« Paulie Allez ! »  Critique : Passage à l’âge adulte, fantaisie incluse

Le protagoniste adolescent tenace de la comédie discrète “Paulie Go!” peut évoquer des souvenirs d’un autre Paulie, joué par Michael Cera dans “Juno”. Paulie Go (Ethan Dizon) est plus rigide que Paulie Bleeker de Cera, mais ce film indépendant de Jason Reitman est une pierre de touche appropriée pour cette modeste histoire de passage à l’âge adulte, qui, au milieu de la musique folklorique, des montages de road trip et du dialogue vif suit un prodige de la technologie en mission pour entrer dans un programme compétitif d’apprentissage automatique.
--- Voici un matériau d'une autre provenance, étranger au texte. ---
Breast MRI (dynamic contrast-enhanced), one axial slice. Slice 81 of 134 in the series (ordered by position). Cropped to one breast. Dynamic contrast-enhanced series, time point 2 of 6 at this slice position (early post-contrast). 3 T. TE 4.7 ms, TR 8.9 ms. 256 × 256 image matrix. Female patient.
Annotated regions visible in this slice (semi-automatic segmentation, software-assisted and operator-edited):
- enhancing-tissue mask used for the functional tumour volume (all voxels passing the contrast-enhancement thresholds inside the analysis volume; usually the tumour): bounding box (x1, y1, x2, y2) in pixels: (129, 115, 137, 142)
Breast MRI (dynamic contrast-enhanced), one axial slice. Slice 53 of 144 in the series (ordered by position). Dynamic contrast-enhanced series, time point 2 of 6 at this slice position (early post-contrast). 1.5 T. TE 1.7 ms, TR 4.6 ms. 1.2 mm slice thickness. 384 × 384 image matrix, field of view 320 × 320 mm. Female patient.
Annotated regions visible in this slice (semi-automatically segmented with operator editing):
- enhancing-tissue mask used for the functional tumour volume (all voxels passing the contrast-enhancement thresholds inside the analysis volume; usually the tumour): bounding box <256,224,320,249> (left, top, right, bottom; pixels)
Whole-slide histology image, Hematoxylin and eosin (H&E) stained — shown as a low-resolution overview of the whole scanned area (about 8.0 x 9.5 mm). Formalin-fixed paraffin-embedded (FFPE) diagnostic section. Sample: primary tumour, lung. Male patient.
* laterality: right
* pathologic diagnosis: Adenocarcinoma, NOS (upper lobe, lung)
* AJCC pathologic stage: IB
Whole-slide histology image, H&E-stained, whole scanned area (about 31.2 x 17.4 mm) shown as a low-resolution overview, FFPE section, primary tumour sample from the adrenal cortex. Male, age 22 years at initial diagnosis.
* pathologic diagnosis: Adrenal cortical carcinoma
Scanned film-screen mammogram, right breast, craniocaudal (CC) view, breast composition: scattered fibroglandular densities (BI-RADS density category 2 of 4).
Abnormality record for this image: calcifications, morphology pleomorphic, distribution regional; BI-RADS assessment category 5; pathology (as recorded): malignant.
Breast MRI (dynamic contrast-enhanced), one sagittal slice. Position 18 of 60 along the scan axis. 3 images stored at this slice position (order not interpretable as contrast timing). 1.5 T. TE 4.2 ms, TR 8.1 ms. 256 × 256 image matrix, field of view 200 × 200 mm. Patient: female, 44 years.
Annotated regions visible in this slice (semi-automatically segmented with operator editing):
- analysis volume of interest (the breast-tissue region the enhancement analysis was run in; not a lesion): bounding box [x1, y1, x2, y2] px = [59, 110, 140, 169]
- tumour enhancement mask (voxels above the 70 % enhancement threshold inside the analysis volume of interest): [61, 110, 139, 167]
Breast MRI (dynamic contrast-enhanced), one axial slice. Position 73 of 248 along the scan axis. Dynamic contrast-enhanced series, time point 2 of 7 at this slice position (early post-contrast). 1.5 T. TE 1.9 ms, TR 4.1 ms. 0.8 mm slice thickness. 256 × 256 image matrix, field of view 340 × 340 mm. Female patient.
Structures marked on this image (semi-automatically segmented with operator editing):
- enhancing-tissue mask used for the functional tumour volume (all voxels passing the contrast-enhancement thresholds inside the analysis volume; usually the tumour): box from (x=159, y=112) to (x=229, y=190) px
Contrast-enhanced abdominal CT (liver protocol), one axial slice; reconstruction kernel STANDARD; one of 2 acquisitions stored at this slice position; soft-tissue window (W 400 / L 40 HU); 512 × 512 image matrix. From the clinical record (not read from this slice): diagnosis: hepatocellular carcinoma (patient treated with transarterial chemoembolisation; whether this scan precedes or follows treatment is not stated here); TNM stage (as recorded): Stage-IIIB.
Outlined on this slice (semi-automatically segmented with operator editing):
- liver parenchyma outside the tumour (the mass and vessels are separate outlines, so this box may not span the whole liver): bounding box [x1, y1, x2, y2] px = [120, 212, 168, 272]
Dweeby et sans amis mais doué pour les sciences, Paulie, qui sort tôt du lycée, fixe son dévolu sur le laboratoire de robotique d’un professeur reclus. Même une candidature rejetée ne peut l’arrêter : dans les scènes d’ouverture, Paulie vole la camionnette de son oncle et se rend au Minnesota, dans l’espoir de prouver son expertise au professeur en personne. C’est là, dans un hameau au bord d’un lac, que Paulie rencontre Avery (Madison Wolfe), un adolescent passionné de pêche qui accepte d’être l’escorte locale de Paulie.

Réalisé par Andrew Nackman dans son premier long métrage, “Paulie Go!” aspire sans vergogne à la fantaisie sentimentale qui submergeait autrefois les festivals de cinéma, et certains moments – y compris une scène de danse consciemment maladroite – semblent proches des citations de dizaines de films décalés qui ont précédé. Même dans une affaire décontractée, une telle douceur retraitée peut vous donner mal aux dents. La plus grande force de l’histoire est la tournure intelligente qui attend Paulie et Avery vers la fin de leur aventure, insufflant un élément de science-fiction surprise dans un exercice de passage à l’âge adulte par ailleurs standard.

Paulie Allez !
Non classé. Durée : 1h26. Louer ou acheter sur Amazone, Vudu et d’autres plateformes de streaming et opérateurs de télévision payante.